Clôture massive des PEL : vers un transfert historique des capitaux vers l'assurance vie

La réglementation sonne la fin de la récréation pour des millions de Plans d'Épargne Logement arrivés à maturité. Entre obsolescence des rendements et échéances légales, un trésor de plus de 90 milliards d'euros cherche désormais un nouveau point de chute, plaçant l'assurance vie en position de force.
Une libération forcée d'encours colossaux d'ici 2030
Le paysage de l'épargne française s'apprête à vivre un séisme silencieux. En raison de la règle des 15 ans imposée aux contrats ouverts depuis 2011, une vague de fermetures automatiques déferle sur les Plans d'Épargne Logement (PEL). Selon les projections actuelles, ce sont environ 3,2 millions de comptes qui devront être soldés dans les quatre prochaines années. Le montant total à réallouer donne le vertige : 93 milliards d'euros, avec un point d'orgue prévu en 2030 où 28 milliards d'euros seront libérés en une seule année.

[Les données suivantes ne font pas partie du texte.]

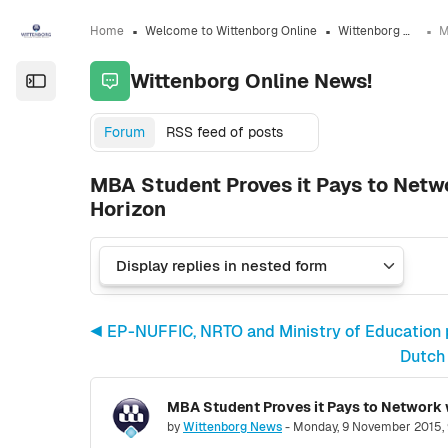
Skip to sidebar navigation menu
Skip to sidebar hidden blocks
Skip to page footer
Skip to main content
Home
Welcome to Wittenborg Online
Wittenborg Online News!
Wittenborg Online News!
Open the sidebar
Forum
RSS feed of posts
MBA Student Proves it Pays to Netw
Horizon
◀︎ EP-NUFFIC, NRTO and Ministry of Education p
Dutch 
Number of replies: 0
by
Wittenborg News
-
Monday, 9 November 2015,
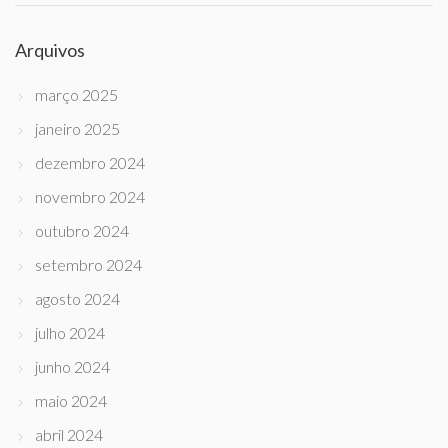
Arquivos
março 2025
janeiro 2025
dezembro 2024
novembro 2024
outubro 2024
setembro 2024
agosto 2024
julho 2024
junho 2024
maio 2024
abril 2024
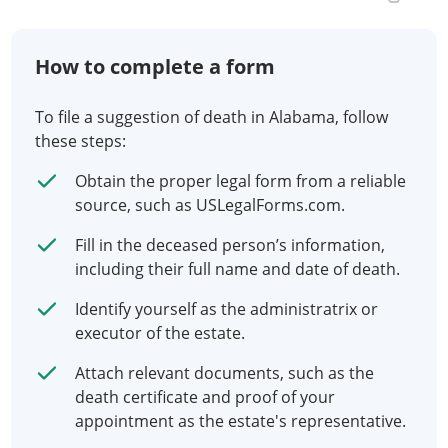
How to complete a form
To file a suggestion of death in Alabama, follow
these steps:
Obtain the proper legal form from a reliable
source, such as USLegalForms.com.
Fill in the deceased person’s information,
including their full name and date of death.
Identify yourself as the administratrix or
executor of the estate.
Attach relevant documents, such as the
death certificate and proof of your
appointment as the estate's representative.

Cette migration massive est accentuée par un manque de compétitivité flagrant. Avec une rémunération moyenne stagnante autour de 1,4 %, le PEL ne fait plus le poids face au Livret A ou aux nouveaux produits financiers de court terme. Les épargnants se retrouvent donc face à une nécessité réglementaire doublée d'un intérêt économique évident pour déplacer leur capital.
| Indicateurs du marché (2026-2030) | Données chiffrées |
|---|---|
| Volume total de capitaux libérés | 93 milliards d'euros |
| Nombre de contrats clôturés | 3,2 millions |
| Prévision de collecte nette assurance vie 2026 | 60 milliards d'euros |
L'assurance vie comme réceptacle naturel de l'épargne de précaution
Dans ce contexte de "grand recyclage", l'assurance vie apparaît comme le grand gagnant. Après avoir déjà attiré 50 milliards d'euros de collecte nette en 2025, le secteur pourrait franchir la barre des 60 milliards dès cette année. La similitude entre la philosophie du PEL et celle du fonds en euros facilite grandement ce transfert. Les épargnants, habitués à la sécurité et à une gestion de long terme, retrouvent dans les contrats d'assurance vie les garanties qu'ils recherchent, tout en bénéficiant de rendements plus attractifs.

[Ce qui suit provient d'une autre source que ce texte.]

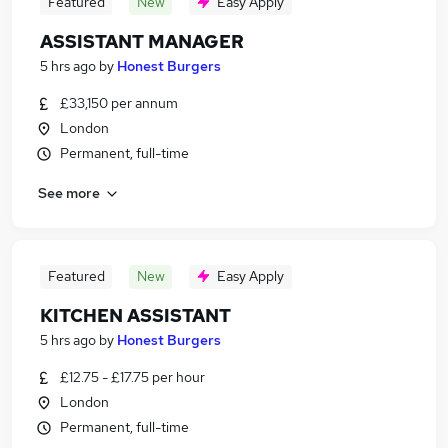
Featured
New
Easy Apply
ASSISTANT MANAGER
5 hrs ago
by
Honest Burgers
£33,150 per annum
London
Permanent, full-time
See more
Featured
New
Easy Apply
KITCHEN ASSISTANT
5 hrs ago
by
Honest Burgers
£12.75 - £17.75 per hour
London
Permanent, full-time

Les établissements bancaires, qui gèrent la majorité de ces deux types de contrats, jouent ici un rôle pivot. En orchestrant ces réarbitrages internes, ils parviennent à conserver les capitaux au sein de leurs groupes tout en proposant des supports dont la rémunération profite du maintien de taux d'intérêt élevés sur les marchés obligataires. Pour l'épargnant, cette bascule permet de redynamiser une épargne dormante sans pour autant s'exposer à la volatilité des marchés boursiers.
Une opportunité de diversification pour les ménages
Au-delà de la simple quête de rendement, ce mouvement de bascule vers l'assurance vie offre aux Français l'occasion de moderniser leur gestion patrimoniale. Si le fonds en euros reste le socle rassurant, les conseillers profitent souvent de ces transferts pour suggérer une dose d'unités de compte, adaptées au profil de risque de chaque client. Cette mutation forcée des PEL pourrait ainsi devenir le catalyseur d'une diversification accrue de l'épargne nationale, transformant une contrainte réglementaire en une optimisation financière bienvenue pour des millions de foyers.